• TO DO: Quote all of the material below word for word, leaving out the pictures.

[[ DATA EXTRACTS, beginning ]]

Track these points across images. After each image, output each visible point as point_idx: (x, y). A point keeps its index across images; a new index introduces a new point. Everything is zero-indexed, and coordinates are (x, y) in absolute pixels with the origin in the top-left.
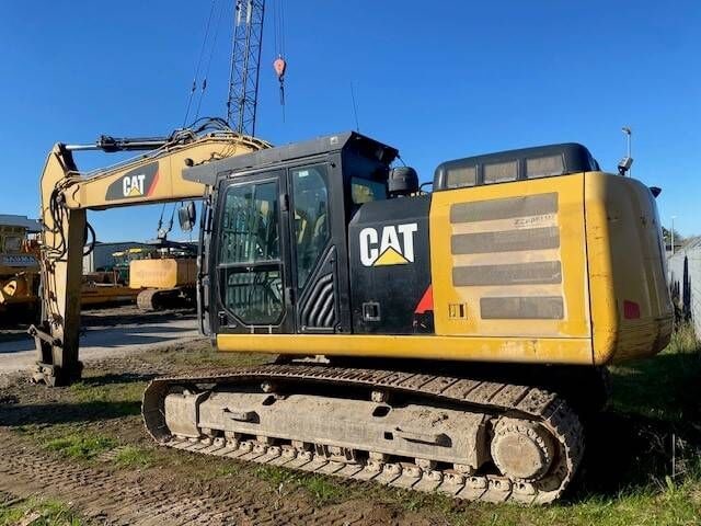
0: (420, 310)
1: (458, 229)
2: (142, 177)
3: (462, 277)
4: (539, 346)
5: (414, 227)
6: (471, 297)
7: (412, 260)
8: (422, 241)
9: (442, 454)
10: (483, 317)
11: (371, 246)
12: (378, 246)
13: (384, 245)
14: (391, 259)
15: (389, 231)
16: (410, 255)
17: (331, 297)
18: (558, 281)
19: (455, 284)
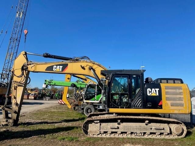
0: (159, 104)
1: (167, 90)
2: (61, 67)
3: (167, 99)
4: (180, 111)
5: (158, 89)
6: (169, 103)
7: (158, 95)
8: (160, 92)
9: (162, 131)
10: (171, 106)
11: (149, 92)
12: (151, 92)
13: (152, 92)
14: (154, 95)
15: (153, 89)
16: (158, 94)
17: (141, 101)
18: (182, 101)
19: (166, 100)
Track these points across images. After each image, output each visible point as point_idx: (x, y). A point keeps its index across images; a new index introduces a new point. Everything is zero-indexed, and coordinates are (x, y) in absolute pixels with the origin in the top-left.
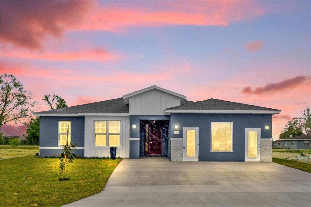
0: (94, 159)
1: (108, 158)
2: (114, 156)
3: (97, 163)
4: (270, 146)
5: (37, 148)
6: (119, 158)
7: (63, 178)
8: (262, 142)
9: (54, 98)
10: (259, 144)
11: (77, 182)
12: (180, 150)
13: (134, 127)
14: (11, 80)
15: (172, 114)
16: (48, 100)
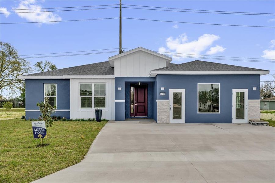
0: (79, 122)
1: (94, 120)
2: (99, 118)
3: (81, 126)
4: (257, 107)
5: (24, 111)
6: (104, 120)
7: (41, 144)
8: (250, 103)
9: (46, 65)
10: (247, 106)
11: (57, 148)
12: (166, 111)
13: (120, 89)
14: (6, 49)
15: (157, 75)
16: (40, 67)
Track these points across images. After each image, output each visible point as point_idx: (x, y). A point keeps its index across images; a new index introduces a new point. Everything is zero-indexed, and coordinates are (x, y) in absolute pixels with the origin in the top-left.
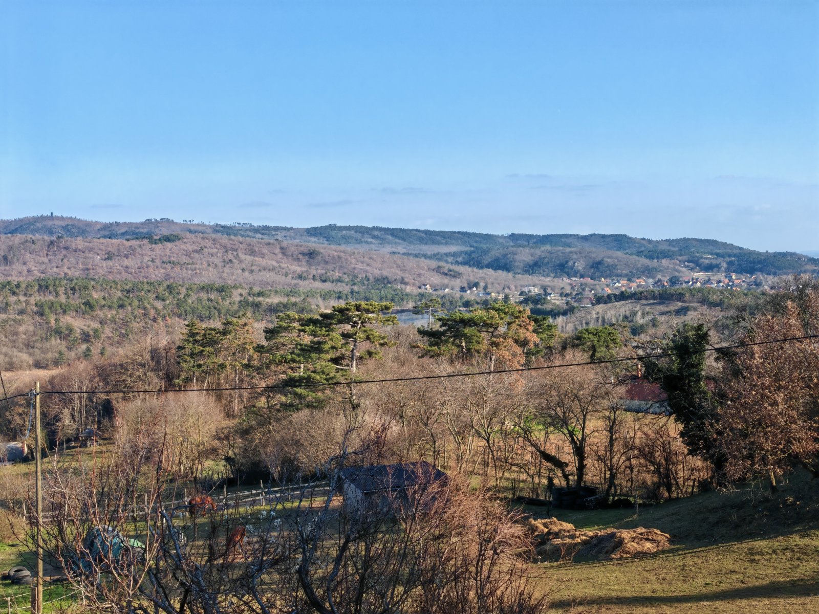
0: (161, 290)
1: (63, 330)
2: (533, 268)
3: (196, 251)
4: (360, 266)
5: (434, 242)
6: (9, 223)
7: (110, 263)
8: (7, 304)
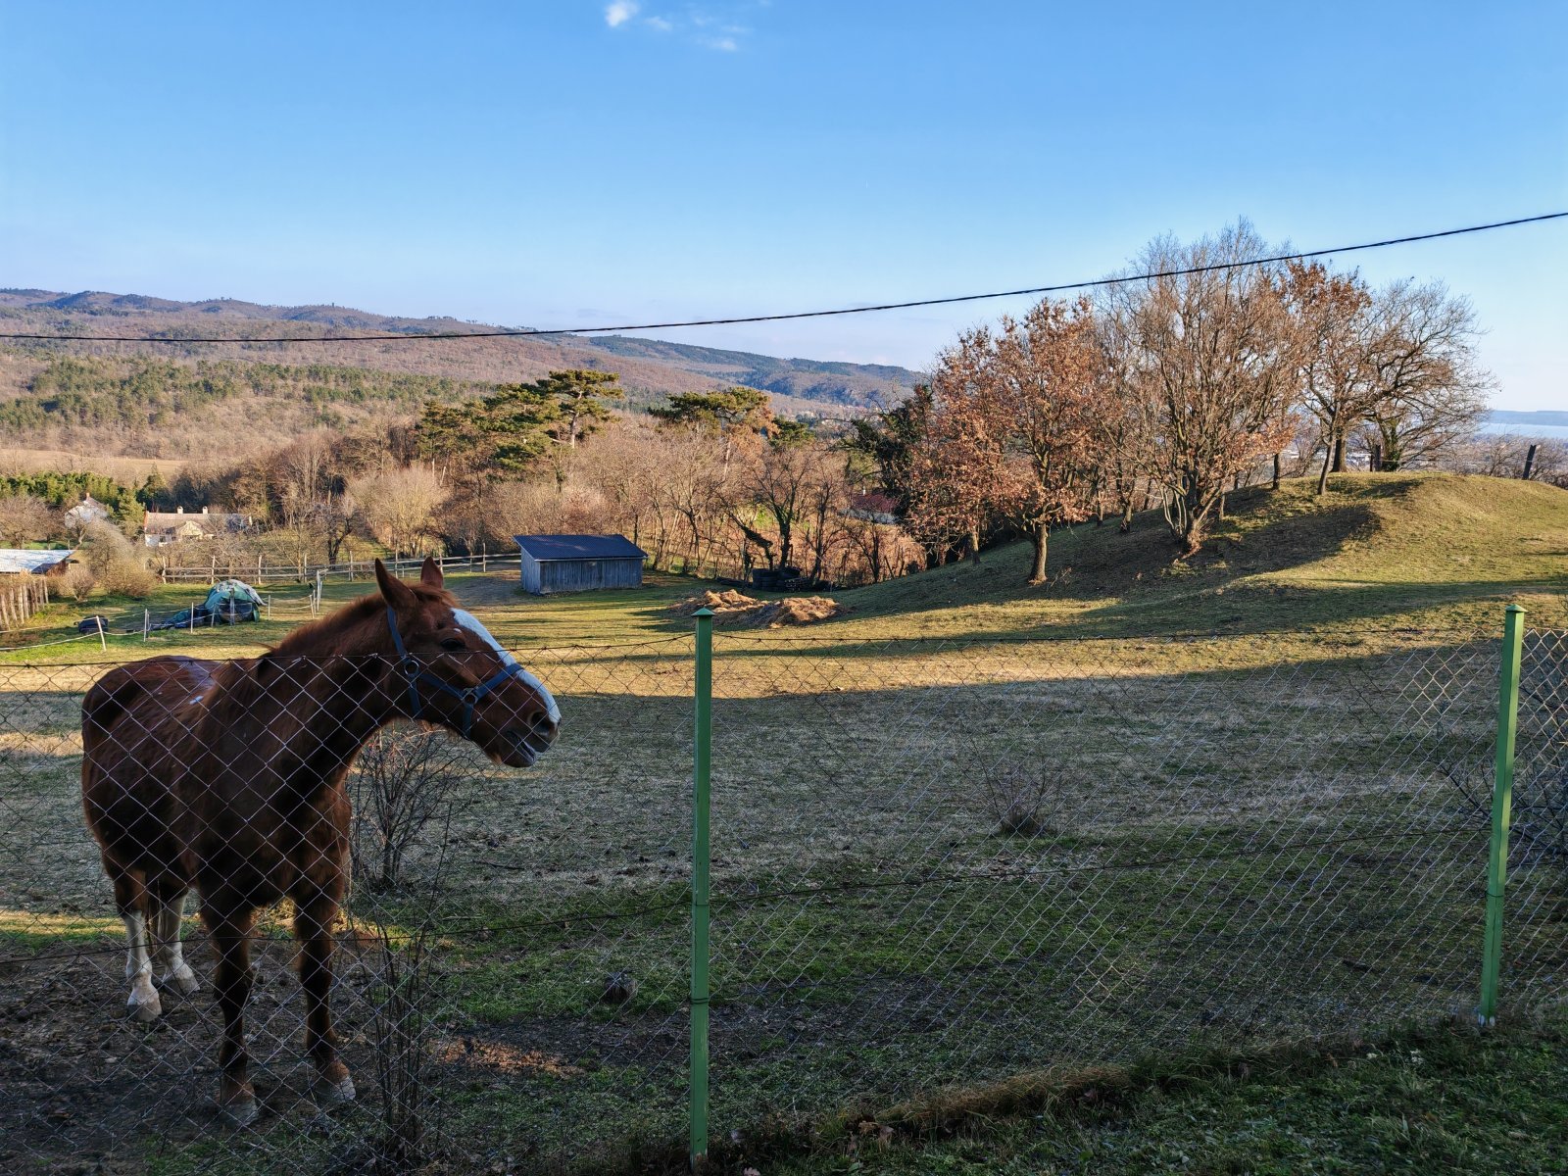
0: (433, 384)
1: (331, 417)
2: (811, 393)
3: (475, 350)
4: (641, 378)
5: (717, 361)
6: (290, 310)
7: (387, 356)
8: (273, 387)
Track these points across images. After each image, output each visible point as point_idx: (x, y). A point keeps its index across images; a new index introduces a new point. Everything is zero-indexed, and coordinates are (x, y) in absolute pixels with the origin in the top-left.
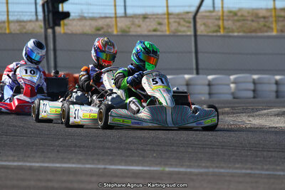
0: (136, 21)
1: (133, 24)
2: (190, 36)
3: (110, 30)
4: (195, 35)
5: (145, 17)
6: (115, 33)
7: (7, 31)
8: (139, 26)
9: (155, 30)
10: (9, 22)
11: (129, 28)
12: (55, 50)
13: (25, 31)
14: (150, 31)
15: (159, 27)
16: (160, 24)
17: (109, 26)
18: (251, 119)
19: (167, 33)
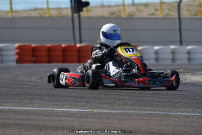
0: (140, 8)
1: (138, 10)
2: (175, 18)
3: (120, 15)
4: (179, 18)
5: (146, 5)
6: (123, 16)
7: (47, 15)
8: (142, 11)
9: (153, 14)
10: (48, 9)
11: (134, 13)
12: (80, 29)
13: (60, 15)
14: (148, 15)
15: (156, 12)
16: (156, 10)
17: (120, 11)
18: (192, 77)
19: (160, 16)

[[ DATA EXTRACTS, end ]]

• TASK RESPONSE:
Track these points across images. After each image, output each visible point as point_idx: (x, y). A point keeps its index across images; a new index introduces a new point. Everything is zero-indexed, and coordinates are (x, y) in absolute pixels with the origin in the top-left.
0: (420, 310)
1: (458, 229)
2: (142, 177)
3: (462, 277)
4: (539, 346)
5: (414, 227)
6: (471, 297)
7: (412, 260)
8: (422, 241)
9: (442, 454)
10: (483, 317)
11: (371, 246)
12: (378, 246)
13: (384, 245)
14: (391, 259)
15: (389, 231)
16: (410, 255)
17: (331, 297)
18: (558, 281)
19: (455, 284)
0: (159, 104)
1: (167, 90)
2: (61, 67)
3: (167, 99)
4: (180, 111)
5: (158, 89)
6: (169, 103)
7: (158, 95)
8: (160, 92)
9: (162, 131)
10: (171, 106)
11: (149, 92)
12: (151, 92)
13: (152, 92)
14: (154, 95)
15: (153, 89)
16: (158, 94)
17: (141, 101)
18: (182, 101)
19: (166, 100)
Track these points across images. After each image, output each visible point as point_idx: (x, y). A point keeps its index across images; a new index introduces a new point. Everything is zero-indexed, and coordinates are (x, y) in absolute pixels with the origin in the top-left.
0: (94, 159)
1: (108, 158)
2: (114, 156)
3: (97, 163)
4: (270, 146)
5: (37, 148)
6: (119, 158)
7: (63, 178)
8: (262, 142)
9: (54, 98)
10: (259, 144)
11: (77, 182)
12: (180, 150)
13: (134, 127)
14: (11, 80)
15: (172, 114)
16: (48, 100)
0: (79, 122)
1: (94, 120)
2: (99, 118)
3: (81, 126)
4: (257, 107)
5: (24, 111)
6: (104, 120)
7: (41, 144)
8: (250, 103)
9: (46, 65)
10: (247, 106)
11: (57, 148)
12: (166, 111)
13: (120, 89)
14: (6, 49)
15: (157, 75)
16: (40, 67)
Track these points across images. After each image, output each visible point as point_idx: (x, y). A point keeps its index across images; a new index introduces a new point. Everything is zero-indexed, and coordinates are (x, y) in absolute pixels with the origin in the top-left.
0: (161, 290)
1: (63, 330)
2: (533, 268)
3: (196, 251)
4: (360, 266)
5: (434, 242)
6: (9, 223)
7: (110, 263)
8: (7, 304)
0: (433, 384)
1: (331, 417)
2: (811, 393)
3: (475, 350)
4: (641, 378)
5: (717, 361)
6: (290, 310)
7: (387, 356)
8: (273, 387)
Track these points across images. After each image, output each visible point as point_idx: (x, y). A point keeps its index across images; a new index introduces a new point. Everything is zero-indexed, and coordinates are (x, y) in absolute pixels with the origin in the top-left.
0: (136, 21)
1: (133, 24)
2: (190, 36)
3: (110, 30)
4: (195, 35)
5: (145, 17)
6: (115, 33)
7: (7, 31)
8: (139, 26)
9: (155, 30)
10: (9, 22)
11: (129, 28)
12: (55, 50)
13: (25, 31)
14: (150, 31)
15: (159, 27)
16: (160, 24)
17: (109, 26)
18: (251, 119)
19: (167, 33)
0: (140, 8)
1: (138, 10)
2: (175, 18)
3: (120, 15)
4: (179, 18)
5: (146, 5)
6: (123, 16)
7: (47, 15)
8: (142, 11)
9: (153, 14)
10: (48, 9)
11: (134, 13)
12: (80, 29)
13: (60, 15)
14: (148, 15)
15: (156, 12)
16: (156, 10)
17: (120, 11)
18: (192, 77)
19: (160, 16)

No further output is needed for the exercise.